**WHAT TO DO**.
Copy out, word for word, the lines of the records from the one containing "Header WCS (astropy.wcs" up to and including the one containing "Check on the".

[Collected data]
•••••

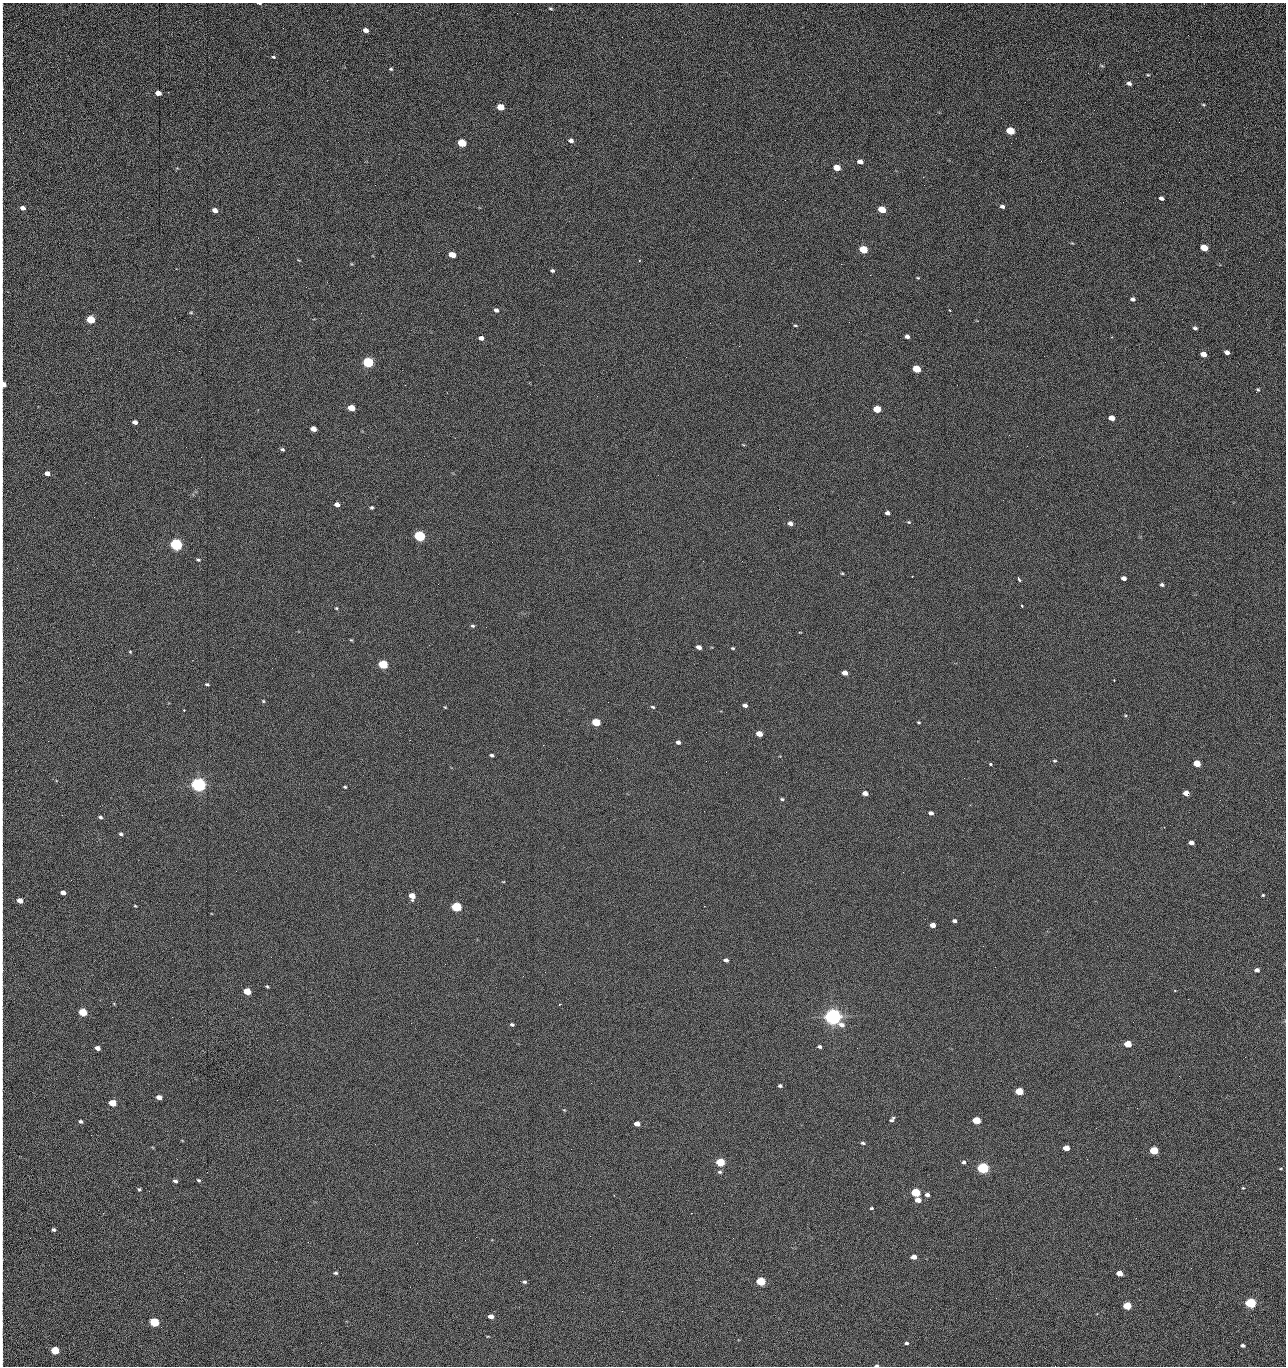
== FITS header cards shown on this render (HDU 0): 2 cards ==
NAXIS1  =                 1284 /fastest changing axis
NAXIS2  =                 1364 /next to fastest changing axis

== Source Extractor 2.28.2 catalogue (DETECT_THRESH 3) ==
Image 1284 x 1364 px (HDU 0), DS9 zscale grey, 1 PNG px = 1 image px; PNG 1288 x 1368 px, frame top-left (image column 1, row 1364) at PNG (2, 3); no overlay
Background 135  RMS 15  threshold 44.7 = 3 sigma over >= 5 px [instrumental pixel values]
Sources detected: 224; all 224 listed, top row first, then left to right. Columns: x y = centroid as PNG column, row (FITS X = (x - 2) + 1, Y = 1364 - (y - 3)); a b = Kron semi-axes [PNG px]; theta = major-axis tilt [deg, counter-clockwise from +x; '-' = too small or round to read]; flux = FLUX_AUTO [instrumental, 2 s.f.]
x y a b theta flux
259 3 4 2 - 1.5e+03
550 8 5 3 - 1.1e+03
2 17 14 2 90 2.2e+03
366 30 5 4 - 4.9e+03
1188 35 2 2 - 1.5e+03
2 37 12 2 90 2.5e+03
273 57 5 3 - 1.3e+03
2 60 15 2 90 2.9e+03
1102 66 6 3 -19 1.1e+03
391 69 4 4 - 1.3e+03
1148 75 4 3 - 9.7e+02
1129 83 5 4 - 3.0e+03
2 87 19 2 -89 3.4e+03
158 93 5 4 - 8.0e+03
1203 105 6 4 -19 1.2e+03
501 107 5 4 - 2.3e+04
2 116 9 2 90 1.4e+03
1179 122 2 2 - 1.1e+03
1010 131 6 4 -20 4.3e+04
23 133 2 2 - 3.8e+02
2 139 12 2 90 1.9e+03
571 140 5 4 - 3.4e+03
462 143 5 4 - 5.3e+04
1041 161 2 2 - 1.9e+03
860 162 5 4 - 6.0e+03
2 166 11 2 90 1.7e+03
837 168 5 4 - 1.6e+04
923 177 2 2 - 1.8e+04
1161 198 5 4 - 3.4e+03
785 200 2 2 - 5.9e+02
1123 202 2 2 - 5.9e+02
1002 206 5 4 - 2.7e+03
23 208 4 4 - 4.9e+03
882 209 5 4 - 2.8e+04
215 210 5 4 - 6.0e+03
2 216 18 2 90 2.9e+03
1204 248 5 4 - 2.4e+04
863 249 5 4 - 4.1e+04
452 255 5 4 - 1.9e+04
2 261 13 2 90 2.4e+03
841 264 2 2 - 2.7e+04
552 271 4 3 - 1.7e+03
918 278 4 3 - 9.2e+02
2 279 13 2 90 2.2e+03
306 287 2 2 - 6.1e+02
1133 299 5 4 - 2.7e+03
496 310 5 5 - 2.9e+03
950 310 3 2 - 1.1e+03
191 312 5 4 - 1.1e+03
91 320 5 4 - 5.1e+04
2 322 15 2 90 2.6e+03
849 322 2 2 - 7.4e+02
710 323 2 2 - 3.4e+03
795 325 5 3 - 1.2e+03
1195 328 4 3 - 2.1e+03
907 336 4 4 - 3.7e+03
1111 337 3 3 - 8.0e+02
481 338 5 4 - 4.9e+03
2 344 9 2 90 1.4e+03
739 346 2 2 - 5.5e+02
1227 352 5 4 - 4.3e+03
1203 354 5 4 - 9.9e+03
368 362 5 5 - 1.6e+05
917 369 5 4 - 3.9e+04
3 384 5 4 - 1.0e+04
1257 391 6 3 55 2.6e+03
351 408 5 4 - 2.0e+04
877 409 5 4 - 3.3e+04
1112 418 5 4 - 9.8e+03
2 420 14 2 90 2.2e+03
135 422 5 4 - 4.7e+03
313 429 5 4 - 9.4e+03
1009 435 2 2 - 3.4e+03
1027 446 2 2 - 5.7e+02
186 447 2 2 - 3.0e+03
282 449 5 4 - 1.8e+03
47 473 5 4 - 5.7e+03
2 480 10 2 90 1.6e+03
85 483 3 2 - 1.0e+03
337 504 5 4 - 5.2e+03
372 508 3 3 - 1.6e+03
779 509 2 2 - 4.8e+02
2 512 9 2 90 1.5e+03
887 513 4 4 - 3.4e+03
909 522 5 4 - 1.2e+03
790 523 5 4 - 5.0e+03
419 536 5 5 - 1.9e+05
492 542 2 2 - 2.6e+03
176 545 5 5 - 3.2e+05
198 560 5 4 - 1.6e+03
742 561 3 2 - 7.9e+02
842 573 4 3 - 9.8e+02
912 576 3 2 - 5.6e+02
1124 578 5 4 - 5.1e+03
1019 579 5 3 - 2.0e+03
1162 585 4 3 - 2.2e+03
1022 606 3 3 - 2.0e+03
336 608 4 3 - 9.8e+02
472 626 5 4 - 1.6e+03
800 632 4 2 - 7.3e+02
351 640 4 3 - 1.1e+03
2 645 14 2 90 2.3e+03
699 647 5 4 - 5.2e+03
733 648 5 3 - 1.2e+03
130 652 5 4 - 1.1e+03
383 665 5 4 - 9.0e+04
845 673 5 4 - 7.5e+03
1114 680 2 2 - 8.2e+02
207 684 5 4 - 1.7e+03
263 701 4 4 - 1.2e+03
745 705 4 4 - 4.0e+03
445 707 4 3 - 8.7e+02
653 707 5 4 - 1.3e+03
184 710 3 2 - 8.8e+02
596 722 5 4 - 4.9e+04
919 722 4 3 - 1.1e+03
706 732 2 2 - 6.0e+02
759 734 5 4 - 1.4e+04
678 742 4 4 - 3.5e+03
543 745 2 2 - 3.4e+03
492 755 4 3 - 2.3e+03
706 761 2 2 - 2.0e+03
1055 761 5 3 - 1.2e+03
990 764 3 3 - 3.2e+03
1197 764 5 4 - 2.7e+04
2 769 9 2 90 1.5e+03
726 772 2 2 - 2.5e+03
198 785 6 5 - 6.9e+05
345 787 3 3 - 1.3e+03
865 793 5 4 - 6.0e+03
1186 793 5 4 - 1.2e+04
782 799 5 4 - 1.5e+03
931 813 4 4 - 3.9e+03
100 817 5 4 - 2.1e+03
1164 827 2 2 - 7.3e+02
121 834 5 4 - 2.1e+03
1191 843 5 4 - 5.8e+03
503 882 5 3 - 7.3e+02
63 893 4 4 - 5.6e+03
1263 895 3 3 - 1.1e+03
412 896 5 5 - 1.3e+04
20 901 5 4 - 9.9e+03
135 906 4 3 - 8.7e+02
2 907 9 2 90 1.5e+03
456 907 5 4 - 1.2e+05
954 921 4 3 - 2.7e+03
933 925 4 4 - 9.3e+03
726 960 4 4 - 3.6e+03
2 969 12 2 90 2.0e+03
1257 970 5 4 - 4.3e+03
523 976 3 2 - 2.2e+03
267 987 4 3 - 1.2e+03
247 991 5 4 - 3.3e+04
1175 991 3 2 - 1.1e+03
560 1004 3 2 - 8.8e+02
83 1012 5 4 - 5.3e+04
2 1014 16 2 90 2.8e+03
833 1017 6 5 - 1.0e+06
411 1023 2 2 - 5.4e+03
512 1024 4 3 - 2.0e+03
1128 1044 5 4 - 2.9e+04
819 1047 4 3 - 2.2e+03
97 1048 5 4 - 6.4e+03
857 1048 2 2 - 1.3e+03
1245 1057 2 2 - 1.9e+03
2 1071 9 2 90 1.2e+03
1179 1076 3 2 - 2.7e+03
780 1086 4 3 - 2.1e+03
1019 1091 5 4 - 4.7e+04
159 1097 5 4 - 7.3e+03
112 1103 5 4 - 3.1e+04
2 1109 20 2 90 3.5e+03
564 1110 4 3 - 8.6e+02
729 1112 2 2 - 8.6e+02
892 1120 6 4 50 2.6e+03
976 1120 5 4 - 4.4e+04
81 1121 4 4 - 2.1e+03
637 1124 5 4 - 8.6e+03
1096 1128 2 2 - 3.9e+02
91 1135 2 2 - 2.4e+03
863 1143 5 3 - 1.8e+03
1066 1148 5 4 - 1.7e+04
571 1149 2 2 - 8.9e+02
1154 1150 5 4 - 5.8e+04
1087 1159 3 2 - 1.4e+03
720 1162 5 4 - 7.8e+04
964 1162 5 4 - 2.2e+03
983 1168 5 4 - 2.7e+05
1280 1169 5 3 - 8.9e+02
720 1172 5 4 - 1.7e+03
198 1180 5 4 - 1.4e+03
175 1181 5 4 - 2.7e+03
1243 1188 4 3 - 1.0e+03
139 1189 4 4 - 1.6e+03
916 1193 5 4 - 8.4e+04
927 1195 5 4 - 3.7e+03
918 1200 5 4 - 9.5e+03
871 1208 3 3 - 1.3e+03
280 1219 2 2 - 2.1e+03
2 1228 11 2 90 1.8e+03
53 1230 4 3 - 2.2e+03
476 1237 2 2 - 7.1e+03
308 1242 2 2 - 1.9e+03
417 1243 2 2 - 5.4e+03
914 1257 5 4 - 8.9e+03
335 1273 4 3 - 1.7e+03
1119 1273 5 4 - 1.4e+04
761 1281 5 4 - 8.0e+04
524 1282 5 4 - 2.0e+03
583 1292 2 2 - 5.1e+02
996 1298 2 2 - 2.8e+03
1250 1303 5 4 - 1.9e+05
1127 1306 5 4 - 4.6e+04
622 1311 3 2 - 8.7e+02
491 1316 5 4 - 7.7e+03
154 1322 5 4 - 1.0e+05
488 1336 5 3 - 7.3e+02
321 1343 2 2 - 1.4e+03
906 1343 5 3 - 1.9e+03
1243 1345 4 3 - 3.2e+03
2 1349 22 2 90 3.6e+03
55 1350 5 4 - 5.5e+04
876 1365 4 3 - 2.3e+03
1055 1366 2 2 - 2.1e+03
At the frame edge (FLAGS 8, measured only in part): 28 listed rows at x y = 259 3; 2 17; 2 37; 2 60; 2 87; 2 116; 2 139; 2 166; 2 216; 2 261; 2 279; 2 322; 2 344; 3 384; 2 420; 2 480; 2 512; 2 645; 2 769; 2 907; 2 969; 2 1014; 2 1071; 2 1109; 2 1228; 2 1349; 876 1365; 1055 1366

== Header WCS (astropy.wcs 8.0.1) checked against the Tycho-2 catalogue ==
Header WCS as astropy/WCSLIB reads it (CRVAL/CRPIX/CD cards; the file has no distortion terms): RA---TAN/DEC--TAN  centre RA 15:41:42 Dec +51:58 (235.42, +51.97 deg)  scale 1.26 arcsec/px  FOV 26.9' x 28.5'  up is +92 deg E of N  parity flipped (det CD > 0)
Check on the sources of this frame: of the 60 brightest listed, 11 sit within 2.0 arcsec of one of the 12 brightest Tycho-2 stars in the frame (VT <= 12.29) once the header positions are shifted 0.69 arcsec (0.21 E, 0.66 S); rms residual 1.21 arcsec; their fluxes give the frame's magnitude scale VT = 24.55 - 2.5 log10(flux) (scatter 0.17 mag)
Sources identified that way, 11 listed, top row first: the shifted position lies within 2.0 arcsec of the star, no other Tycho-2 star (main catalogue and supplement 1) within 4.0 arcsec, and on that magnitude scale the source's flux lands within +1.5 / -3 mag of the star's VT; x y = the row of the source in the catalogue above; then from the Tycho-2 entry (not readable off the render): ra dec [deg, ICRS J2000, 3 dp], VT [Tycho-2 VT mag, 2 dp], TYC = Tycho-2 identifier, HIP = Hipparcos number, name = IAU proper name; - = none
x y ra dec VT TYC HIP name
368 362 235.614 +52.064 11.61 3489-1132-1 - -
419 536 235.514 +52.049 11.19 3489-1407-1 - -
176 545 235.515 +52.133 11.12 3489-1380-1 - -
198 785 235.378 +52.130 9.31 3489-1322-1 76850 -
456 907 235.303 +52.042 11.52 3489-958-1 - -
833 1017 235.232 +51.912 9.59 3489-824-1 - -
983 1168 235.143 +51.862 10.97 3489-1016-1 - -
916 1193 235.131 +51.886 12.29 3489-908-1 - -
761 1281 235.084 +51.941 11.45 3489-1346-1 - -
1250 1303 235.062 +51.771 11.53 3489-1453-1 - -
154 1322 235.075 +52.152 11.74 3489-912-1 - -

•••••

**EXERCISE OUTPUT**.
== Header WCS (astropy.wcs 8.0.1) checked against the Tycho-2 catalogue ==
Header WCS as astropy/WCSLIB reads it (CRVAL/CRPIX/CD cards; the file has no distortion terms): RA---TAN/DEC--TAN  centre RA 15:41:42 Dec +51:58 (235.42, +51.97 deg)  scale 1.26 arcsec/px  FOV 26.9' x 28.5'  up is +92 deg E of N  parity flipped (det CD > 0)
Check on the sources of this frame: of the 60 brightest listed, 11 sit within 2.0 arcsec of one of the 12 brightest Tycho-2 stars in the frame (VT <= 12.29) once the header positions are shifted 0.69 arcsec (0.21 E, 0.66 S); rms residual 1.21 arcsec; their fluxes give the frame's magnitude scale VT = 24.55 - 2.5 log10(flux) (scatter 0.17 mag)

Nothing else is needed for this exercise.